Entenda as implicações da decisão do STF para mulheres
O INSS passará a pagar benefícios a mulheres vítimas de violência doméstica, segundo decisão do STF. Entenda os detalhes.
O Brasil registrou um alarmante quinto lugar mundial em mortes violentas de mulheres, conforme dados do Alto Comissariado das Nações Unidas para os Direitos Humanos. Em resposta a essa crise, o Supremo Tribunal Federal (STF) decidiu que as vítimas de violência doméstica podem contar com o Instituto Nacional do Seguro Social (INSS) para garantir sua segurança financeira.
A nova legislação e suas implicações
A decisão do STF estabelece que, ao se afastarem do trabalho por questões de segurança, as mulheres têm o direito de manter seu vínculo empregatício e receber uma remuneração, por um período de até seis meses. Essa medida é fundamental, pois muitas vezes, a falta de recursos financeiros impede que as vítimas de violência busquem ajuda.

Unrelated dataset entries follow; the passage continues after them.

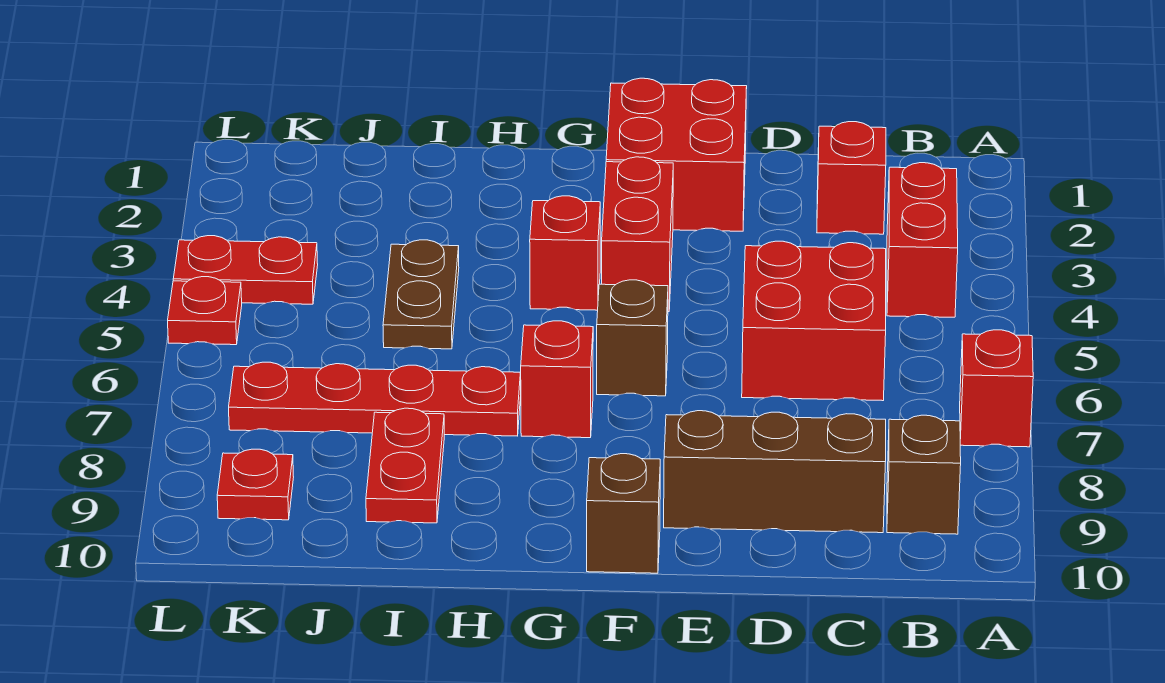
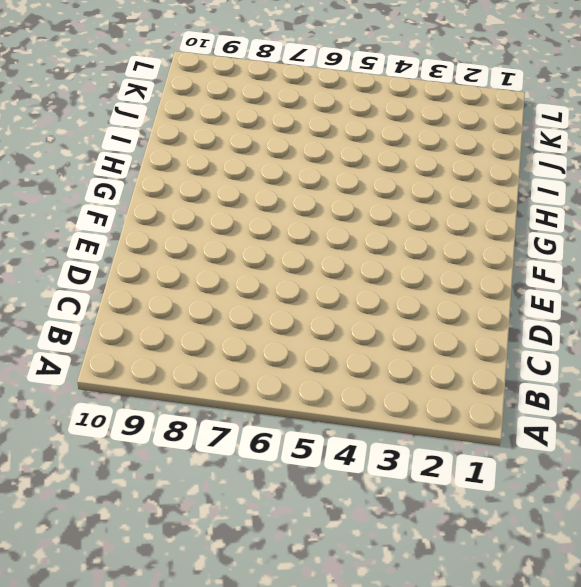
none -> red brick A7 level 1
none -> red brick B3:B4 level 1
none -> brown brick B9 level 1

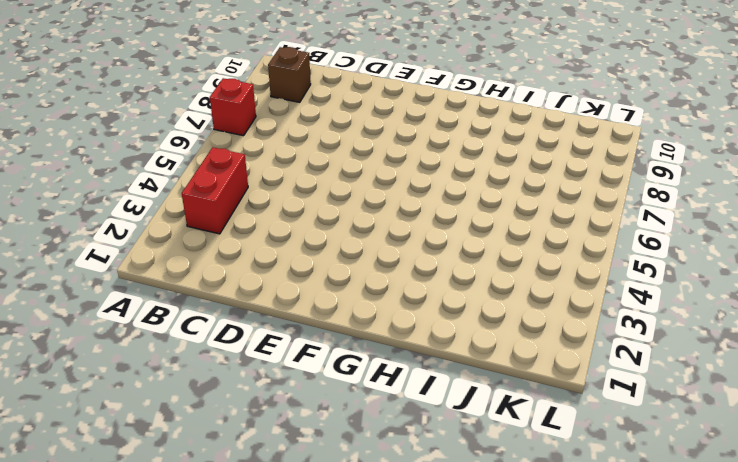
none -> red brick C2 level 1
none -> red brick C5:D6 level 1
none -> brown brick C9:E9 level 1

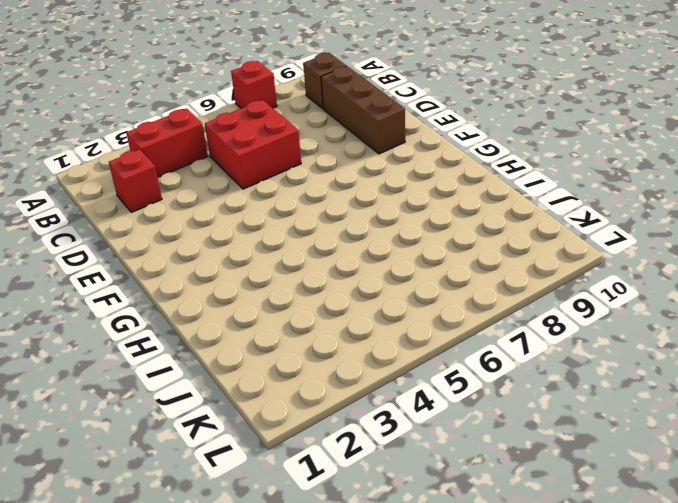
none -> red brick E1:F2 level 1
none -> red brick F3:F4 level 1
none -> brown brick F6 level 1

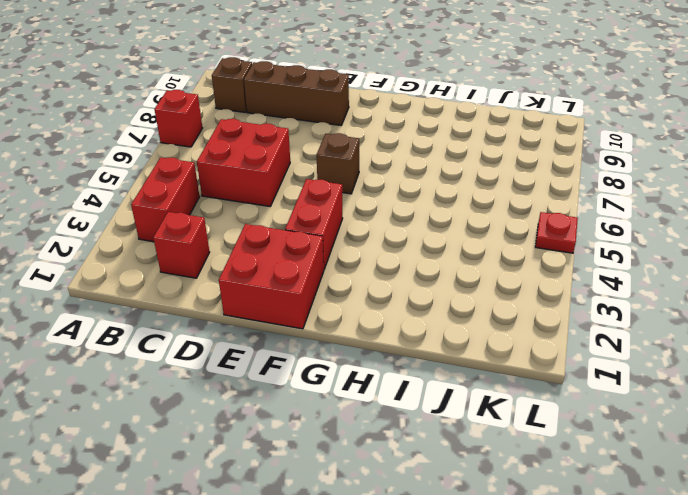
none -> brown brick F10 level 1
none -> red brick G4 level 1
none -> red brick G7 level 1

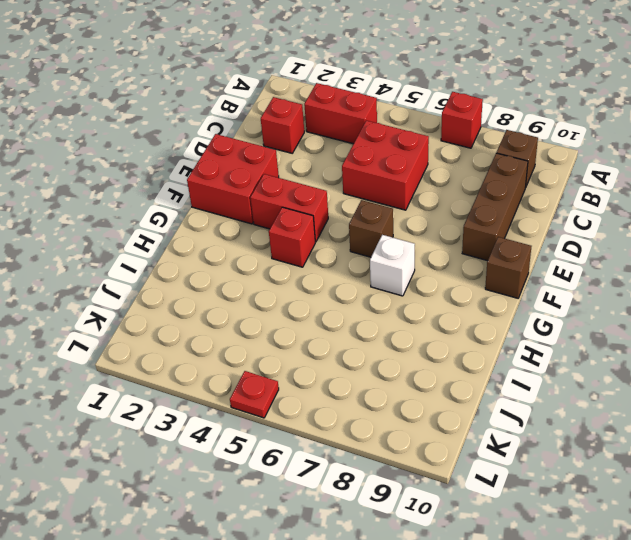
white brick G7 level 1 -> red brick G7 level 1
none -> red plate H7:K7 level 1
none -> brown plate I4:I5 level 1
none -> red plate I8:I9 level 1

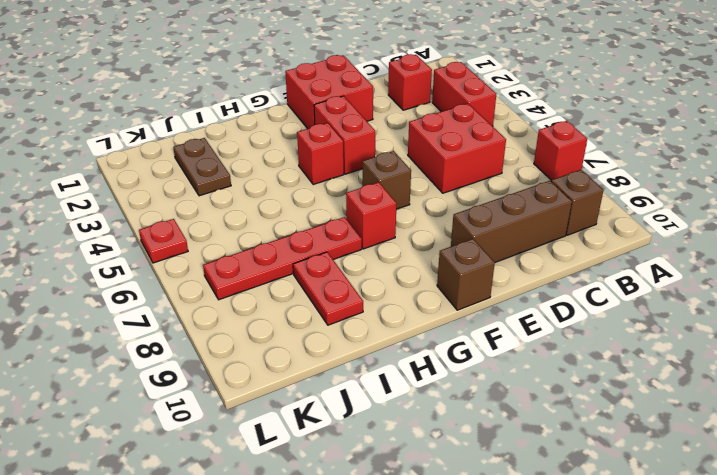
brown plate J2:J3 level 1 -> brown plate I4:I5 level 1
none -> red plate K4:L4 level 1
none -> red plate K9 level 1

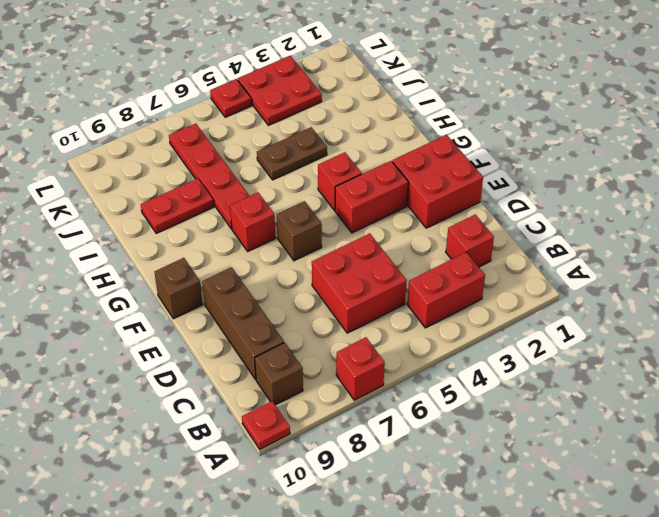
red plate A10 level 1 -> red plate K9 level 1
red plate K3:L4 level 1 -> red plate K4:L4 level 1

O procedimento para acessar este benefício não será direto ao INSS. Agora, caberá ao juiz estadual avaliar a necessidade do afastamento, baseando-se na Lei Maria da Penha. Esta lei visa proteger a integridade física e psicológica das mulheres em situações de violência.
O papel do juiz
O juiz deve assegurar que a mulher em situação de violência tenha a manutenção do vínculo trabalhista e, se necessário, o afastamento do local de trabalho. Antes, a legislação não especificava como seria feito o custeio desse afastamento, o que gerava insegurança nas vítimas. Com a nova decisão, o STF determina que o INSS será responsável por esses pagamentos, criando um mecanismo de proteção social mais robusto.
Benefícios concedidos
Mulheres seguradas que sofrerem agressões que resultem em incapacidade laboral poderão solicitar benefícios por incapacidade, que podem variar de auxílio por incapacidade temporária a aposentadoria por incapacidade permanente. Isso representa um avanço significativo, mas ainda deixa lacunas, pois algumas formas de violência, como agressões leves, podem não gerar incapacidades legais, embora representem uma séria ameaça à saúde mental e física das vítimas.
A responsabilidade do INSS
Com essa nova responsabilidade, o INSS pode iniciar ações regressivas para buscar ressarcimento dos agressores, embora a autarquia reconheça que não tem capacidade operacional para implementar isso em larga escala. Além disso, os empregadores também serão impactados, pois o contrato de trabalho da funcionária poderá ser suspenso durante o período de afastamento.
Considerações finais
Embora essa proteção social não garanta a erradicação da violência doméstica, ela representa um passo importante para fornecer estabilidade e segurança financeira às mulheres que enfrentam essa situação. O apoio do INSS é crucial para que essas mulheres possam reconstruir suas vidas longe da violência, ao menos garantindo uma base econômica necessária para fazê-lo.